- _Tasks to carry out_:
(1) According to the Bohdan Beniuk biography, which university did he graduate from, and in what year?
(2) Carry on the Bohdan Beniuk biography, picking up right after its final sentence.

- _Text segment_:

──────────

Bohdan Beniuk (; born 26 May 1957) is a Ukrainian actor of theater and cinema, politician, People's Artist of Ukraine (1996). Along with Anatoliy Khostikoiev, he is a creator of the Theatrical company Beniuk and Khostikoiev.

Biography
Beniuk was born on May 26, 1957 in town of Bytkiv, Nadvirna Raion, Ukrainian SSR. He has two brothers: People's Artist of Ukraine Petro Beniuk and Vasyl Beniuk. Bohdan Beniuk graduated the National University of Theatre, Film and TV in Kyiv in 1978.

In 1978-80 he worked in the Kyiv theater of young viewer. After that, Beniuk was an actor of the Franko National Academic Drama Theater in Kyiv.

Since February 2018, Professor Bohdan Beniuk has been the head of the Department of Acting and Drama Directing at the Karpenko-Kary National University of Kyiv. On November 8, 2022, he was temporarily appointed artistic director of the Kyiv Academic Drama Theater in Podil for the period of martial law.

──────────

- _Extracted information_:
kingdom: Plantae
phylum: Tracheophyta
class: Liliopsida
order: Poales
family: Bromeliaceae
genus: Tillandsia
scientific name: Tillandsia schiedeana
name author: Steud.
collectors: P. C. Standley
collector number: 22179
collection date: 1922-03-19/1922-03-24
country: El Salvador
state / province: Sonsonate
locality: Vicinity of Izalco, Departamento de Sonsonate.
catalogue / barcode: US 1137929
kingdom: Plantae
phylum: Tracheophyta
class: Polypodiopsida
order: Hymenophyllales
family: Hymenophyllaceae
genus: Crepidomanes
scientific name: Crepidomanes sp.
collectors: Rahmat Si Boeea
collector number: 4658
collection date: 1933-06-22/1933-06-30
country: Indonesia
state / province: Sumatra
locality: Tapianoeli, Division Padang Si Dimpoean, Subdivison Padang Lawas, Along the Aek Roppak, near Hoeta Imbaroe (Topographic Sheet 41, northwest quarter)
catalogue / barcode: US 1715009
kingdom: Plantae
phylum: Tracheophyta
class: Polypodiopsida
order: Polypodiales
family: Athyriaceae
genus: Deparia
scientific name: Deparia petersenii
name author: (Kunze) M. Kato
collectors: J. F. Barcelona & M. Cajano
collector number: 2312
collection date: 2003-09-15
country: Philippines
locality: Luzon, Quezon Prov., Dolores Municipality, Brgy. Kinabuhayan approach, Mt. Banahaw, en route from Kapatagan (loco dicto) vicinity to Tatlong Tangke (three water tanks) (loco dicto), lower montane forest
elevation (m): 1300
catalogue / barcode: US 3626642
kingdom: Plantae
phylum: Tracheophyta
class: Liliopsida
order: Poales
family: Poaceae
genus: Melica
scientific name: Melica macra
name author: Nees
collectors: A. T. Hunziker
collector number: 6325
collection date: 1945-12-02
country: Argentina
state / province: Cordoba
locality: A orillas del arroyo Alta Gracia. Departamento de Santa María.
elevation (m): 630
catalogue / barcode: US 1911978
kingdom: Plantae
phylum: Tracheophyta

──────────

- _Responses by task_:
(1) The National University of Theatre, Film and TV in Kyiv, in 1978.

(2)
Selected filmography
 The Lady with the parrot (Дама с попугаем, 1988)  as Director of the pioneer camp

Politics
During the Ukrainian parliamentary elections Beniuk was on the 2nd place on the election list of Svoboda. March 18, 2014 Benyuk, along with his teammates on the "Svoboda" party, including the deputy of the Verkhovna Rada Ihor Miroshnychenko, by the use of physical force pushed the head of the National Television Company of Ukraine Oleksander Panteleimon to resign. Benyuk outrage was triggered by demonstration on TV news the celebration in Russia over the return of the Crimea. Actions of members of the party "Svoboda" were condemned by both the public in Ukraine, and by the Prime Minister of Ukraine Arseniy Yatsenyuk.

In the 2019 Ukrainian parliamentary election Benyuk is placed sixth on the joined list of Svoboda with National Corps, the Governmental Initiative of Yarosh and Right Sector.

Recognition
 Merited Artist of Ukrainian SSR (1988)
 People's Artist of Ukraine (1996)
 Laureate of the Dovzhenko State Prize (1998)
 Laureate of the Shevchenko National Prize (2008)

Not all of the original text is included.